Las cuentas financieras no cuadran. Nuestro nivel de endeudamiento roza los 17,000 millones de dólares y sigue; nuestras reservas internacionales siguen en caída, de manera que hoy día nada más contamos con 6,745 millones de dólares que son equivalentes a 4.3 meses de importaciones.
Hasta finales de septiembre, habían ingresado 12,983 millones de dólares, pero habían salido 13,541 millones de dólares, para un desbalance de 558 millones de dólares.
Si no fuera por las remesas que al cierre de agosto sumaron más de 6,300 millones de dólares, la economía estuviera en mayor postración.
En tanto nuestra moneda pierde terreno al llegar casi a una tasa de 25 lempiras por cada dólar, la economía se vuelve menos competitiva y de mucho riesgo para la llegada de capital externo.
Encima, el conflicto bélico en oriente medio podría provocar en el corto plazo una convulsión en el precio de los derivados del petróleo con la consiguiente alza en la inflación, situada por ahora en 4.49 por ciento en su medida interanual.
Son muy pocos los hechos que pueden generar optimismo. Con todo, los hondureños debemos tener la esperanza en que las cosas pueden cambiar.
Hay que buscar, en medio de las dificultades, un impulso, una lección única y grabar en nuestra mente que no tenemos por qué ser inferiores a nuestros países vecinos.
Podemos sacar fuerzas de flaqueza, poseemos el potencial necesario para superar las contrariedades, los obstáculos, las aflicciones y los nubarrones que caen sobre nuestra nación.
Los hondureños somos capaces de unirnos alrededor de un proyecto, de una sola causa; tenemos el suficiente empuje para mantener viva la fe.
La caterva política nos ha empobrecido y nos ha robado la esperanza.
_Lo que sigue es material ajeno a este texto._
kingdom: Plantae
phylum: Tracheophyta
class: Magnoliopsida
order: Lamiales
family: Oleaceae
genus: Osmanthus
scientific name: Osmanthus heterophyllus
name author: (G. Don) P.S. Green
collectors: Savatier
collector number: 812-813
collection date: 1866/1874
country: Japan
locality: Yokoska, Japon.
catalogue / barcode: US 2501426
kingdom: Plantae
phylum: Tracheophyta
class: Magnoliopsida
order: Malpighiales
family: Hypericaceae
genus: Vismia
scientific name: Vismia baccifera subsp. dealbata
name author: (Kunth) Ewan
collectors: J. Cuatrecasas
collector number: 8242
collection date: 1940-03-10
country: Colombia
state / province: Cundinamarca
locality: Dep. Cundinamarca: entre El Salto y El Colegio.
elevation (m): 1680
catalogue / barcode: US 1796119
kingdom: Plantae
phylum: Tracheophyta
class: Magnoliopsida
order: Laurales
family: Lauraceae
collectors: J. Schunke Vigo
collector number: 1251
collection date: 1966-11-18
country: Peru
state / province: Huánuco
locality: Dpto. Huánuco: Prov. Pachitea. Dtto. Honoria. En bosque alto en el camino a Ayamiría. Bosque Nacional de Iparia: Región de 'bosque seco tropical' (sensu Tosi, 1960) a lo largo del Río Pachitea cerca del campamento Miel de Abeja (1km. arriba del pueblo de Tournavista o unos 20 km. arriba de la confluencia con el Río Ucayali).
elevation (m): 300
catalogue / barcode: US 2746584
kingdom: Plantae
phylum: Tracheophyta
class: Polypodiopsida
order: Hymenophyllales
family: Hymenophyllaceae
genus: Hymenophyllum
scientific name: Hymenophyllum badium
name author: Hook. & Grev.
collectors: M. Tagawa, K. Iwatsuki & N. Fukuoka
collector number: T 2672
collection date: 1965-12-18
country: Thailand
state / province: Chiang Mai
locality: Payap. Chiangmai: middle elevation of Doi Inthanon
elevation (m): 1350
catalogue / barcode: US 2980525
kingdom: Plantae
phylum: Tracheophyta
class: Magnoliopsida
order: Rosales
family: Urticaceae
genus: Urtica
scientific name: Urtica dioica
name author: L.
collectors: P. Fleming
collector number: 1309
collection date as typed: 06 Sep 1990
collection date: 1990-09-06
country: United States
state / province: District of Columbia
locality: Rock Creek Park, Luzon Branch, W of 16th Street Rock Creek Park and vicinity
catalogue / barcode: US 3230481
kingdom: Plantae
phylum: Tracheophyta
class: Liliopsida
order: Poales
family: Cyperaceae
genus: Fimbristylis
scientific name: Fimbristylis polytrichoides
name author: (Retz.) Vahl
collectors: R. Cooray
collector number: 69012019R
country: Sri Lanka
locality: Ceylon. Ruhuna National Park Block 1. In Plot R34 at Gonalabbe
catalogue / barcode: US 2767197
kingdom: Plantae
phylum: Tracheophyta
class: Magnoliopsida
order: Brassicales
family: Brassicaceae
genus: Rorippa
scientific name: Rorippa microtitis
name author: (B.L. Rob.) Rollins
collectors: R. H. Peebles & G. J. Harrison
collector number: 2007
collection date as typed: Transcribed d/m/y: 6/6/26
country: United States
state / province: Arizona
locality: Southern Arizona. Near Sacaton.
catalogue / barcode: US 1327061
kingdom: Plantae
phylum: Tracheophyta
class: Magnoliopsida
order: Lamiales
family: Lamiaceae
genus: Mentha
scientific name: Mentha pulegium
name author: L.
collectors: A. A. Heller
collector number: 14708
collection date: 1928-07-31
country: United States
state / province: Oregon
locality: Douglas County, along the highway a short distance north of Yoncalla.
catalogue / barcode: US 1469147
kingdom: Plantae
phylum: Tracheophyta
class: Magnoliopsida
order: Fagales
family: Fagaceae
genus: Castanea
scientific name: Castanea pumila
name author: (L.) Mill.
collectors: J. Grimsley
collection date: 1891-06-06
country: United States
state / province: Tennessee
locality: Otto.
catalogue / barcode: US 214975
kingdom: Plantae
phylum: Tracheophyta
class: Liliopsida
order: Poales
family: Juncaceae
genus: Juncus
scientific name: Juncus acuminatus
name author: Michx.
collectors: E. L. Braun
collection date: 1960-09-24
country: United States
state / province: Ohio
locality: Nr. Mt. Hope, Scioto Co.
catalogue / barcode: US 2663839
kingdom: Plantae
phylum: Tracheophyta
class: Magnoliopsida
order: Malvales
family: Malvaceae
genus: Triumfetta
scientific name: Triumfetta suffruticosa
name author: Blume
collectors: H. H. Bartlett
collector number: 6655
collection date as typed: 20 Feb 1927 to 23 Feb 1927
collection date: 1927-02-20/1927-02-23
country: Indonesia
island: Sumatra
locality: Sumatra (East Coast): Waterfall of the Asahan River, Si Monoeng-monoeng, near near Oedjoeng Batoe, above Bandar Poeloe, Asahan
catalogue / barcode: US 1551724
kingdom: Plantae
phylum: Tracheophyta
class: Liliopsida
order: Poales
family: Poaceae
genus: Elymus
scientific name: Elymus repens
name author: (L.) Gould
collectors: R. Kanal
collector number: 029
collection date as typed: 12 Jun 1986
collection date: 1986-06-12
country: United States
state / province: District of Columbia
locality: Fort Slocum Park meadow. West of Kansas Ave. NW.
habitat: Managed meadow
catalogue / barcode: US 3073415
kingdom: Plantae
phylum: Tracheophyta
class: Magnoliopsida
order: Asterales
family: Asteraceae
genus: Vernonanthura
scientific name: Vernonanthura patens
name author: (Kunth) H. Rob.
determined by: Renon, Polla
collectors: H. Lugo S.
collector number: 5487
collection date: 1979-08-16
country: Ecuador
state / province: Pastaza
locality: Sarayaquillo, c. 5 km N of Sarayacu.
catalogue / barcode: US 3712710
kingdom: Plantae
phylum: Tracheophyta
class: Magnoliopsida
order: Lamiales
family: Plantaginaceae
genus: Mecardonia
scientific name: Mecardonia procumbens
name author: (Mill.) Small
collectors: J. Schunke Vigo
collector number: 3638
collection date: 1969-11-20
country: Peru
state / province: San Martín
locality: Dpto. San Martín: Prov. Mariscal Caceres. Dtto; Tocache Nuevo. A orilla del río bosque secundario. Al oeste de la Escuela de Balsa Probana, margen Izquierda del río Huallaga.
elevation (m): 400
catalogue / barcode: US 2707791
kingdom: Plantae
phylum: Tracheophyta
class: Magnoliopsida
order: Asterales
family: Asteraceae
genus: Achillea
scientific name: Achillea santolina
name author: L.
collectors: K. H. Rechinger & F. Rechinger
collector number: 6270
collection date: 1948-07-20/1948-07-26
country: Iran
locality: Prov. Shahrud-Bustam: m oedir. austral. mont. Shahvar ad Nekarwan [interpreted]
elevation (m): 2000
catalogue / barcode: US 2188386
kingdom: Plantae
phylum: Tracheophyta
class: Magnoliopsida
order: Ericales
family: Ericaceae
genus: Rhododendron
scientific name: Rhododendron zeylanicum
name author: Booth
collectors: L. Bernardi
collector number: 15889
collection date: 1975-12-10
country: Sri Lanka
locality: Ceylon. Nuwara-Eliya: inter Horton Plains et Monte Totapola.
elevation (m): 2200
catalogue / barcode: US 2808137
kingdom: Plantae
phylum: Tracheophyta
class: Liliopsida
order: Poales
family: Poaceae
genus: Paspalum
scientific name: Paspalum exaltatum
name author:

Por muchas razones, se ha construido en nuestra mente un perfil equivocado de nosotros mismos y hasta pareciera que nos hemos resignado a vivir en la fatalidad, en el subdesarrollo y en un clima de involución que nos impide ver hacia adelante con confianza.
Quizás nos hemos impuesto por decreto propio que no tenemos derecho a avanzar hacia el progreso; incluso, nos hemos negado el derecho a soñar, a cultivar la esperanza en nuestras potencialidades, a promover nuestro ingenio creador y a afianzar nuestra identidad.
Pero somos un pueblo de profunda fe, de incorruptibles principios religiosos y con una enorme capacidad de desarrollo en los distintos órdenes del quehacer nacional.
Nuestra población mayoritariamente joven, constituye uno de nuestros más valiosos tesoros. ¡Recuperemos la esperanza de un país que vive, que lucha contra la crisis económica, la pobreza, la corrupción y todos los males que arrastra nuestra condición de nación en vías de desarrollo!